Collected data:
"""
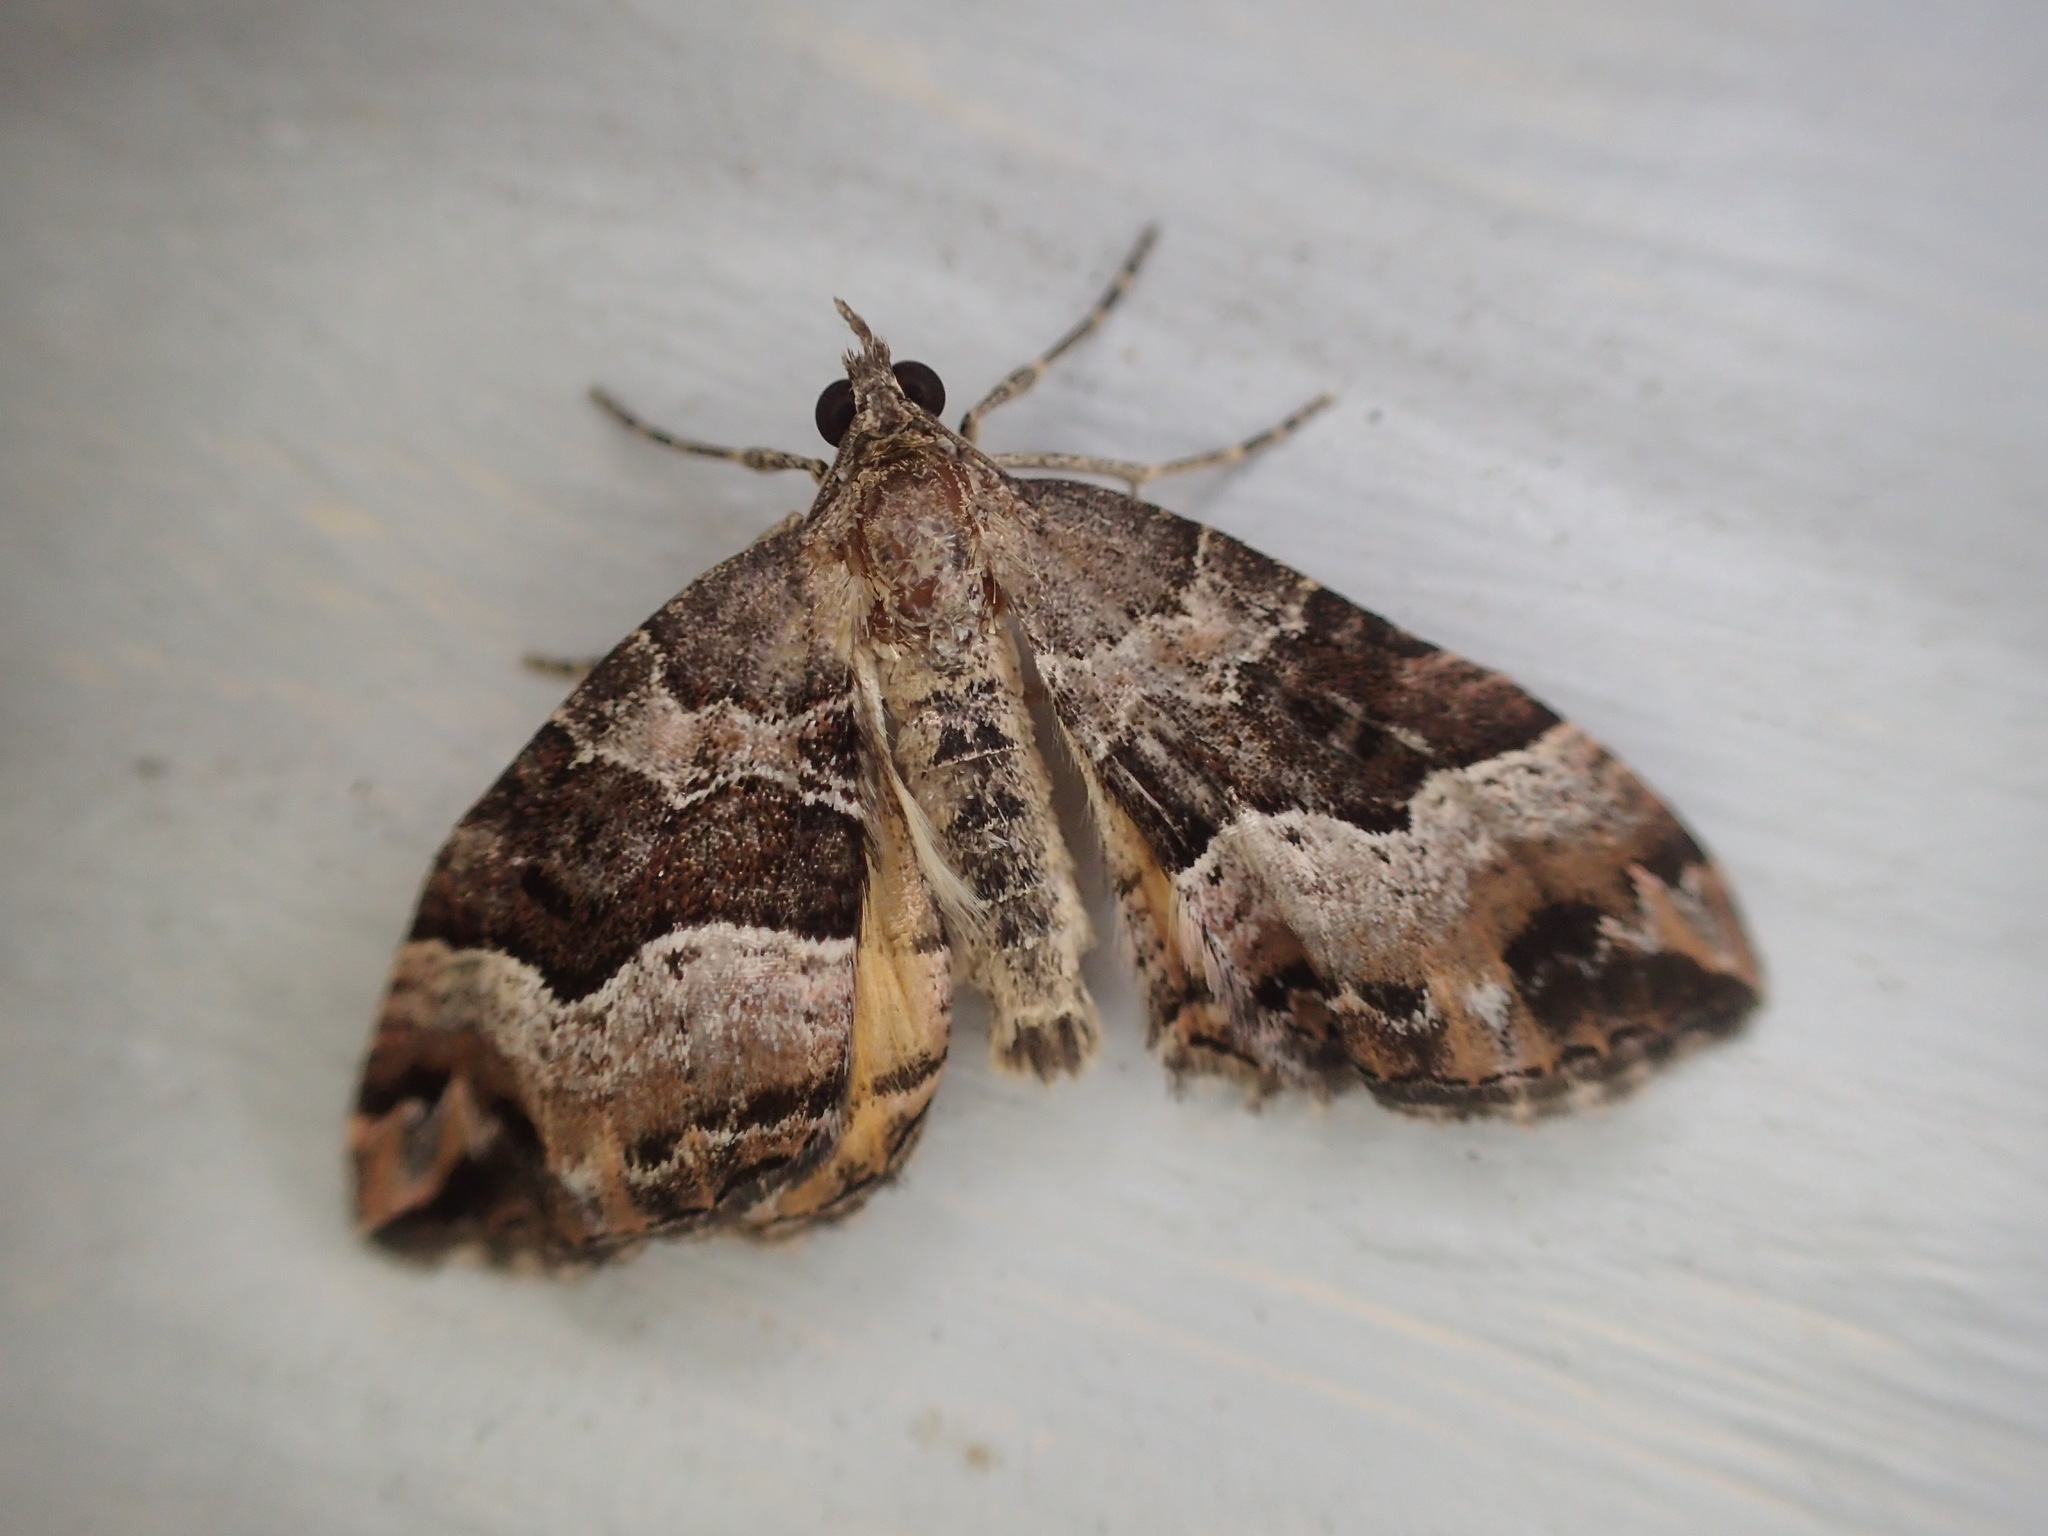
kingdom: Animalia
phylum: Arthropoda
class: Insecta
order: Lepidoptera
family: Geometridae
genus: Chrysolarentia
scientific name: Chrysolarentia lucidulata
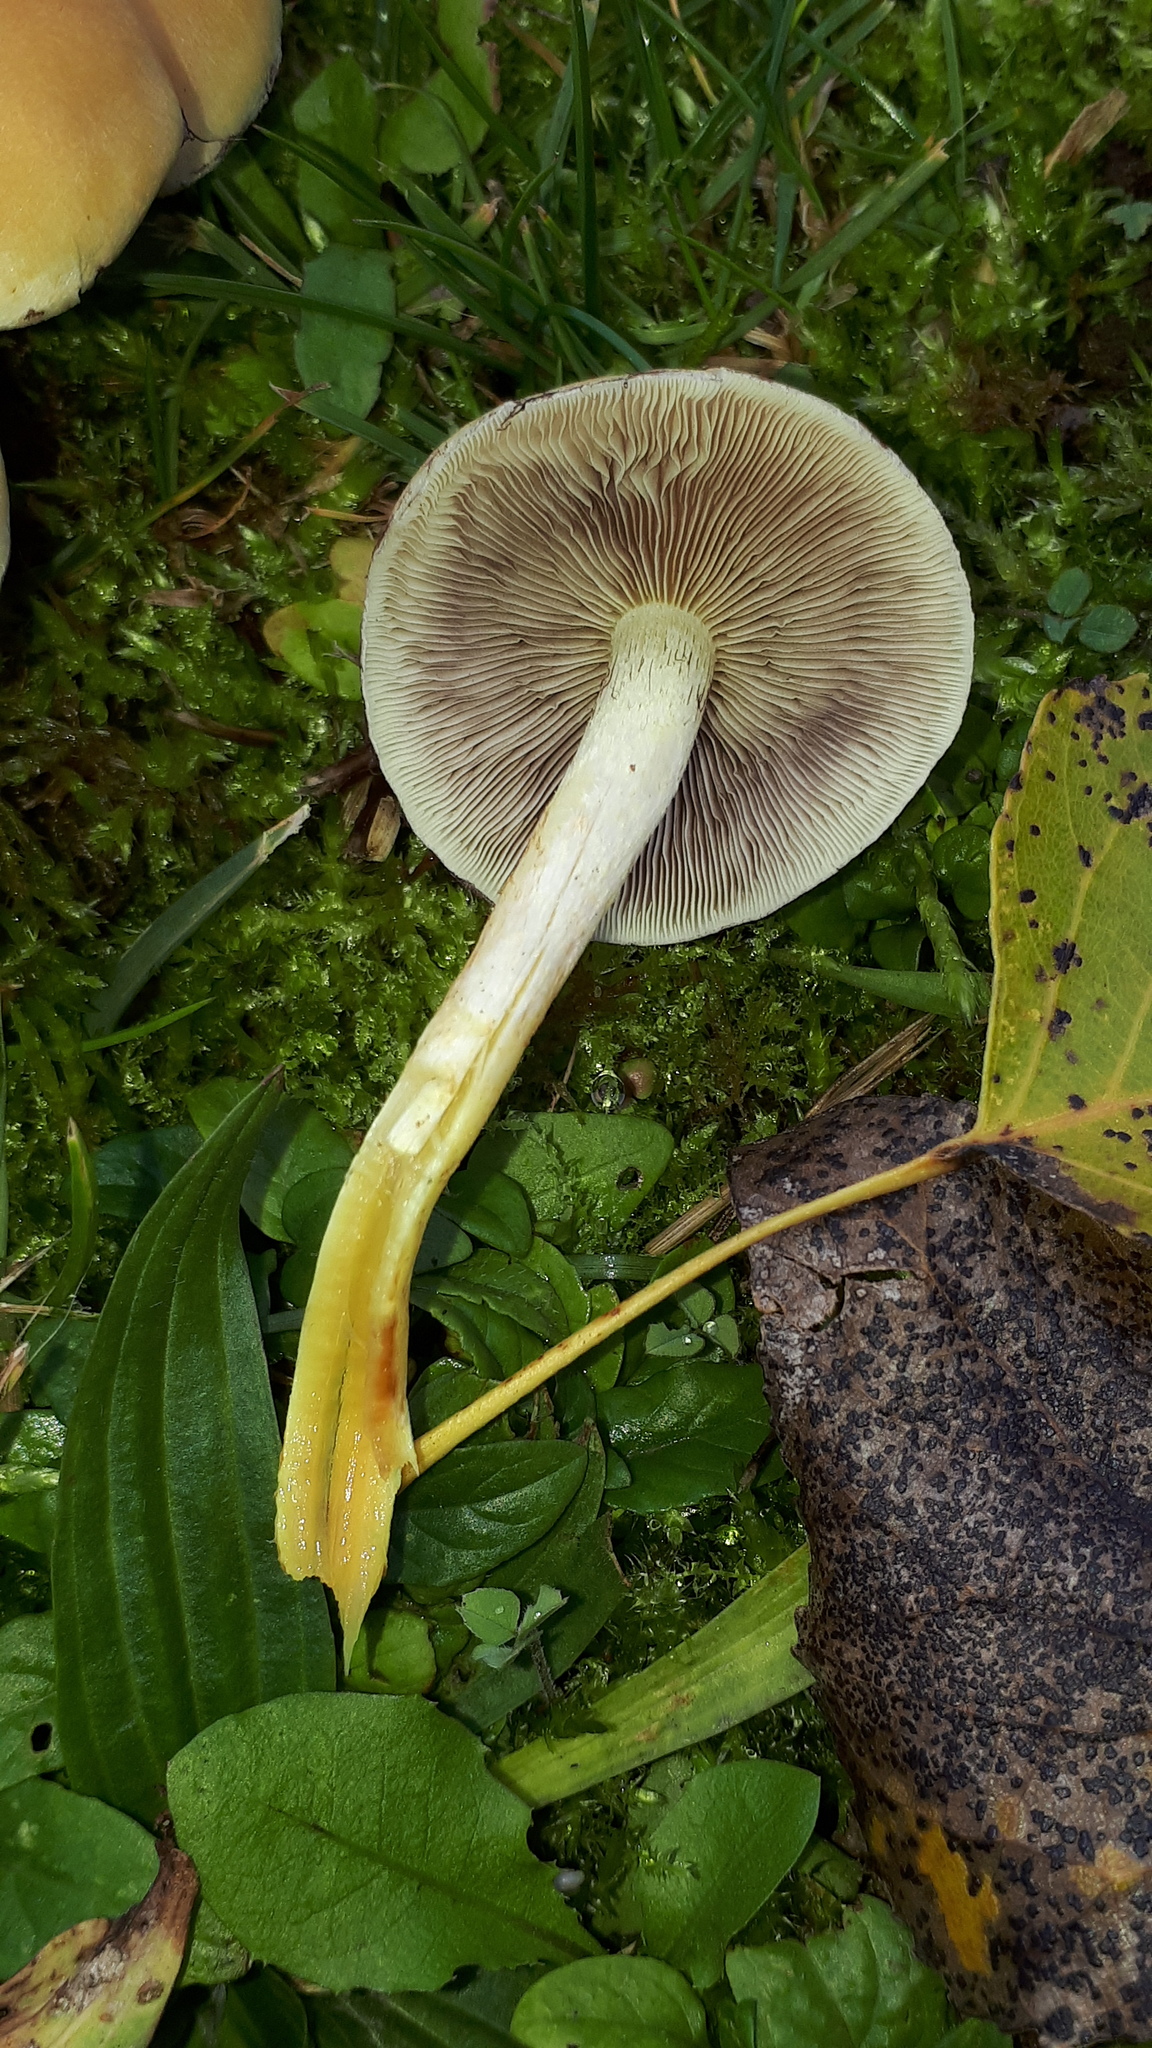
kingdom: Fungi
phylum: Basidiomycota
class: Agaricomycetes
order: Agaricales
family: Strophariaceae
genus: Hypholoma
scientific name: Hypholoma fasciculare
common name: Sulphur tuft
"""
→ Set task
Update the lines that begin at the one containing "class: Insecta" and run through the end of the records, putting "Latin name" in place of "scientific name" and leaving everything else unchanged. Leave the pictures out of your answer.

→ Worked solution
class: Insecta
order: Lepidoptera
family: Geometridae
genus: Chrysolarentia
Latin name: Chrysolarentia lucidulata
kingdom: Fungi
phylum: Basidiomycota
class: Agaricomycetes
order: Agaricales
family: Strophariaceae
genus: Hypholoma
Latin name: Hypholoma fasciculare
common name: Sulphur tuft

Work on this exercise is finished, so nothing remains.